START Source records

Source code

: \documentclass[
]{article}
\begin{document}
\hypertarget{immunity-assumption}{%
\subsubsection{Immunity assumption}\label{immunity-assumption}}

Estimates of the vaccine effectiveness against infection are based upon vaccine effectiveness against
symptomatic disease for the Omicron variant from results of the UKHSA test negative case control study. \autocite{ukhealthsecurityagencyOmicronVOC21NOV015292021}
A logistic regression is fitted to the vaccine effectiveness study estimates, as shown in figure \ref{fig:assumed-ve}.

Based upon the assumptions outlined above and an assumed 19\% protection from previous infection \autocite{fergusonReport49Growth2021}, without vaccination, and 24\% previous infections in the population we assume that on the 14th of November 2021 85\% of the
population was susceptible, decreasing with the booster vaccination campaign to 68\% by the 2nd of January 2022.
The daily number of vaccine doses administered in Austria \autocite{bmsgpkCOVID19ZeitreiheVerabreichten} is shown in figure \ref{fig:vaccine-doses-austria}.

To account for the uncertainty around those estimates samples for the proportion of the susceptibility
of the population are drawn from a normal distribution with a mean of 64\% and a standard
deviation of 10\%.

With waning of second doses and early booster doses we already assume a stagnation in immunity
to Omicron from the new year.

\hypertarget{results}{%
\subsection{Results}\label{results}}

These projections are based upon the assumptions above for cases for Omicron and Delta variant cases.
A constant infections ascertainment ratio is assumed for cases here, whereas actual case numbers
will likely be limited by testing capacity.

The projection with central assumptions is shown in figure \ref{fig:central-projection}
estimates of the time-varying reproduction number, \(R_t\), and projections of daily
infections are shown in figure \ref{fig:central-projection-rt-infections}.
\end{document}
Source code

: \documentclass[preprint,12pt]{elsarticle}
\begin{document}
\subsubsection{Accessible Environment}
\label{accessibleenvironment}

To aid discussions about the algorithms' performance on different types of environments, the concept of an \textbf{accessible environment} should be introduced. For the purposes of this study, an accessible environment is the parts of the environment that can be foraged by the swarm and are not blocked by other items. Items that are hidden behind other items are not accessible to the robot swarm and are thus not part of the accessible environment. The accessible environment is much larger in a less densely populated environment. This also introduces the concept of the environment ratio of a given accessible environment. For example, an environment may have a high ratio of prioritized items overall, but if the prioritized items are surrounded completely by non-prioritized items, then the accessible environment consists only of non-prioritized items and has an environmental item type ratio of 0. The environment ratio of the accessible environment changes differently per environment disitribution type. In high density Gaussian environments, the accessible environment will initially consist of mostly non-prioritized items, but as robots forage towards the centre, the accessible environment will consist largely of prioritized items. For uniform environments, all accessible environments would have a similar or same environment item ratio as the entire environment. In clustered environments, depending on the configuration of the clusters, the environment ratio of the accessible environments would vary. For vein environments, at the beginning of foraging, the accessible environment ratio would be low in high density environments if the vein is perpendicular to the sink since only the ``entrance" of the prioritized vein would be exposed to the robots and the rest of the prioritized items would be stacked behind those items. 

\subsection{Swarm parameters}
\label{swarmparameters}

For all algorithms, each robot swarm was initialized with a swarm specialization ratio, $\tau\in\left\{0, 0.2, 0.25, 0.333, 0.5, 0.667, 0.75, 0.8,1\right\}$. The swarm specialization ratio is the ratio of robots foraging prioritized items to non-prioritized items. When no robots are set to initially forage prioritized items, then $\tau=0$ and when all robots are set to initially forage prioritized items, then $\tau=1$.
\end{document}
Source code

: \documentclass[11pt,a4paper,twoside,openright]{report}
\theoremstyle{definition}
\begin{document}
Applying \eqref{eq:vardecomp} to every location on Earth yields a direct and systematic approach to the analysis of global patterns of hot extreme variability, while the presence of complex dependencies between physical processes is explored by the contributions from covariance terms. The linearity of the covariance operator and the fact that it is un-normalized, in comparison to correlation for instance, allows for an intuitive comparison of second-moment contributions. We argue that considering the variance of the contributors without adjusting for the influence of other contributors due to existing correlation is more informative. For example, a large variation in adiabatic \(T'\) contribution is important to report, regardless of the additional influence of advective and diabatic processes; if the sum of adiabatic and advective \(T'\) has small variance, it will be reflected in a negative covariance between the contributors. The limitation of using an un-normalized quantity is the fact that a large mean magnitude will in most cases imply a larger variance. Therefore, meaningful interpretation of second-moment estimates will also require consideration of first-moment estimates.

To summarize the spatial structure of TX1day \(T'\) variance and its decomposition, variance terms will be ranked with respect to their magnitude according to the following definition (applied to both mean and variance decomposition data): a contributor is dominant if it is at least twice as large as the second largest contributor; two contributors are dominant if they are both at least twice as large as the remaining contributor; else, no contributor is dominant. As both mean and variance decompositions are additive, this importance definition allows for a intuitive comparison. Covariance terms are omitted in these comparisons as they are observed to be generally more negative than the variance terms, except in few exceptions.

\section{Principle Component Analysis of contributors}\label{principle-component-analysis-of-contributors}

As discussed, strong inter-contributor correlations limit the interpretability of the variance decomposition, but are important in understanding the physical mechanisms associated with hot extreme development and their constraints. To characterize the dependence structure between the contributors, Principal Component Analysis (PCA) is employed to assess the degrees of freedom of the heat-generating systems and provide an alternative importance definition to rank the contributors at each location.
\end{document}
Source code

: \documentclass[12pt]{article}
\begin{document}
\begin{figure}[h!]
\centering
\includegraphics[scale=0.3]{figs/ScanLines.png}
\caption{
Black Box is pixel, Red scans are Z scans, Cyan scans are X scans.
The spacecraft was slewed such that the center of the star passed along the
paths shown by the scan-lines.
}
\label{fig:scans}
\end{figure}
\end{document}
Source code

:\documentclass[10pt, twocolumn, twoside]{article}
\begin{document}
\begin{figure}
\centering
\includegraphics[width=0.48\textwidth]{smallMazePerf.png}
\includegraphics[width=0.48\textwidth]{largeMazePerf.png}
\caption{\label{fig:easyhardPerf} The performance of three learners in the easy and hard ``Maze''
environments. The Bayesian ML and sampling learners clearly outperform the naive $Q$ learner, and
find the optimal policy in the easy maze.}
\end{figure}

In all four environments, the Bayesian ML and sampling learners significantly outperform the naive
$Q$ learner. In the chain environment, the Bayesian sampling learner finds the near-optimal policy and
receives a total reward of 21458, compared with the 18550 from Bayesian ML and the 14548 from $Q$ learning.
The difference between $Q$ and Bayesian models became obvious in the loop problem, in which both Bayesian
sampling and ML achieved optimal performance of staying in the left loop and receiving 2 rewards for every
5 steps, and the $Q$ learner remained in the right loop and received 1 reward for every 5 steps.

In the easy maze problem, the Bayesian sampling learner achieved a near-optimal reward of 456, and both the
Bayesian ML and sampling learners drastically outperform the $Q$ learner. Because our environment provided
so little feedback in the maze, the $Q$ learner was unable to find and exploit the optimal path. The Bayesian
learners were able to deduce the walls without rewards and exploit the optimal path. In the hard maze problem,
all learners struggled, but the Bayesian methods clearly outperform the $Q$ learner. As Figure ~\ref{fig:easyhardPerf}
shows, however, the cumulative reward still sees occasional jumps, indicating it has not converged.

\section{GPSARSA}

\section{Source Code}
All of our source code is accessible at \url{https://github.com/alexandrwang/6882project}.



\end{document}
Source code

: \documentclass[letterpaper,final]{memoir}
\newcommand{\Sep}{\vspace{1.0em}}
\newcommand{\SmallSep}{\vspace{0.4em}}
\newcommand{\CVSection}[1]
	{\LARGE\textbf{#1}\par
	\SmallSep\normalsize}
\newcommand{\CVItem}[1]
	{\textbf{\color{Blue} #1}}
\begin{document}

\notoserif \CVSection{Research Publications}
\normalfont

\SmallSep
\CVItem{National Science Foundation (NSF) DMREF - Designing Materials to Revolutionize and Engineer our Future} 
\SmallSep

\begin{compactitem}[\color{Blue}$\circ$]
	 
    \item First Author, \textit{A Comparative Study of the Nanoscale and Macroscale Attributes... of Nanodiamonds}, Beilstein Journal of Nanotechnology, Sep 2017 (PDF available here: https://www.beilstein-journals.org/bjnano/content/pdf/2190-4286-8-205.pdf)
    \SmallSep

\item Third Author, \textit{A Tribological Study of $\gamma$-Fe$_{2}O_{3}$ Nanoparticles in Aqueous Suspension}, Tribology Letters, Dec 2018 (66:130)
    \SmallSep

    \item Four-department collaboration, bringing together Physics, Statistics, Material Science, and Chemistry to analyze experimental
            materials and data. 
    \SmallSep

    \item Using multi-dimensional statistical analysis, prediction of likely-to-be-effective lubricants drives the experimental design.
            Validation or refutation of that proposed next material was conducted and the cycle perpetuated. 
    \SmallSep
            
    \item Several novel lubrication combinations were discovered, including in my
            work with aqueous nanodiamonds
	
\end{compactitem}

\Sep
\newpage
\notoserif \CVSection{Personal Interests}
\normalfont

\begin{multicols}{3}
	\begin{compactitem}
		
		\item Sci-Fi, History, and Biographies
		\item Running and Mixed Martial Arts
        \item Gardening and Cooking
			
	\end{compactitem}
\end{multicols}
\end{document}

END Source records

Directions
Show, from the entries above, every line that includes the string "subsubsection".

Written solution
\subsubsection{Immunity assumption}\label{immunity-assumption}}
\subsubsection{Accessible Environment}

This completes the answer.